I'd join if I were young enough, smart enough or lucky enough to win a place here. The members, spending less than $1,000 so far sponsoring speakers, setting up forums and writing pieces for student publications, are trying to get across the reality that not all Americans are George W. Bush and not all Americans are Bush-bashers.
That's not so easy anywhere in the world these days, with the president of the United States regularly rearing up to say, "You're either for us or you're against us." It is certainly not easy here, where in the words of Christopher Bradley, a doctoral student from Dallas, interviewed by The New York Times: "Oxford (has a) smug liberal core and academic condescension."
That is true. But there are many Americans who think that the Bush White House is just as smug and condescending. Still, said David Tannebaum, a recent Princeton graduate, "We have tried very hard not to appear to be Bush-bashers."
American students abroad have been on a slippery slope here for a year or two. Those who arrived in September of 2001 were hugged in the streets after the jet attacks on the World Trade Center. American flags flew everywhere. Those were the days when Le Monde in Paris headlined: "We are all Americans now."
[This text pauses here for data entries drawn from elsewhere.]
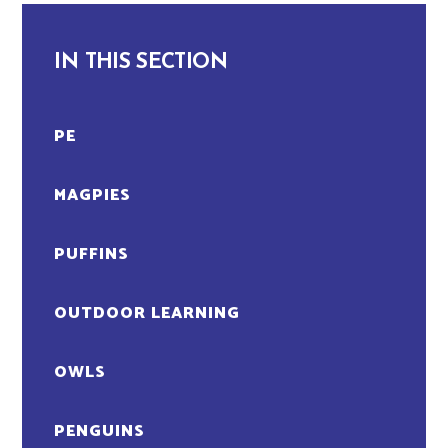
IN THIS SECTION
PE
MAGPIES
PUFFINS
OUTDOOR LEARNING
OWLS
PENGUINS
No one is saying that anymore. Since the buildup to the invasion of Iraq began, America is seen as the bully of the world, even here in the land of our only knee-jerk allies. The government of Great Britain may stand with us, but most people you meet here seem to think we are mad. That, by the way, was not helped much when Secretary of Defense Donald Rumsfeld compared looters in Iraq with soccer fans in England.
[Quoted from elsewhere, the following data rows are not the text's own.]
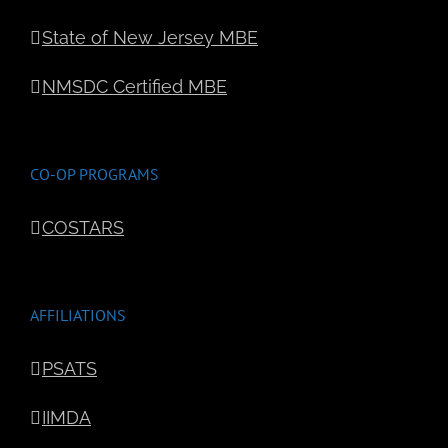
State of New Jersey MBE
NMSDC Certified MBE
CO-OP PROGRAMS
COSTARS
AFFILIATIONS
PSATS
IIMDA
You may have seen reports of the polls taken around the world by the Pew Global Attitudes Project, which questioned 66,000 people in 50 countries. Picking the obvious example, France, the number who viewed the United States "somewhat unfavorably" or "very unfavorably" went from 34 percent in the summer of 2002 to 57 percent last month. They may be a flighty bunch, but we were more volatile. The "somewhat unfavorable" and "very unfavorable" attitudes of America toward France went from 16 percent in 2002 to 60 percent last month.
The results were even more unfavorable in Muslim countries. These are the unfavorable percentages in a few of them: Jordan, 99 percent; Indonesia, 83 percent; Turkey, 83 percent; Pakistan, 81 percent. (The Indonesian percentage was 36 percent 10 months ago.)
Another foreign view of the new United States in action came from an invariably pro-American French intellectual, Dominique Moisi, deputy director of the Institute Francais des Relations Internationales, who last week described America's new policies and attitudes as "democratic bolshevism." Writing in Le Monde, he continued: "For Americans, the only way they can protect themselves is to change the world by imposing democracy everywhere it does not exist, starting with the Middle East."
Then he concluded: "If they were fully aware of the scale and cost of their ambitions, Americans would quickly resume cultivating their allies instead of dividing and denigrating them. Nothing in the world can be done without the United States, yet from democratizing Iraq to pursuing peace in the Middle East, nothing in the long run can be done successfully by the United States alone."
Our young people at Oxford seem to understand that. More power to them. With luck, they will be able to persuade some of their elders, particularly the smug tough guys in the White House who think we have the right and capability to push the world around to wherever we want it to be.